[[ RECORD EXCERPTS, beginning ]]

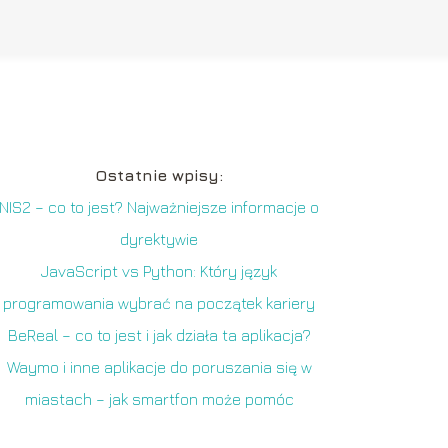
Ostatnie wpisy:
NIS2 – co to jest? Najważniejsze informacje o
dyrektywie
JavaScript vs Python: Który język
programowania wybrać na początek kariery
BeReal – co to jest i jak działa ta aplikacja?
Waymo i inne aplikacje do poruszania się w
miastach – jak smartfon może pomóc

[[ RECORD EXCERPTS, end ]]

* **TASK INSTRUCTIONS**: Across all the records above, find each line with "jest" in it and copy it.

* **ANSWER TO THIS EXERCISE**:
NIS2 – co to jest? Najważniejsze informacje o
BeReal – co to jest i jak działa ta aplikacja?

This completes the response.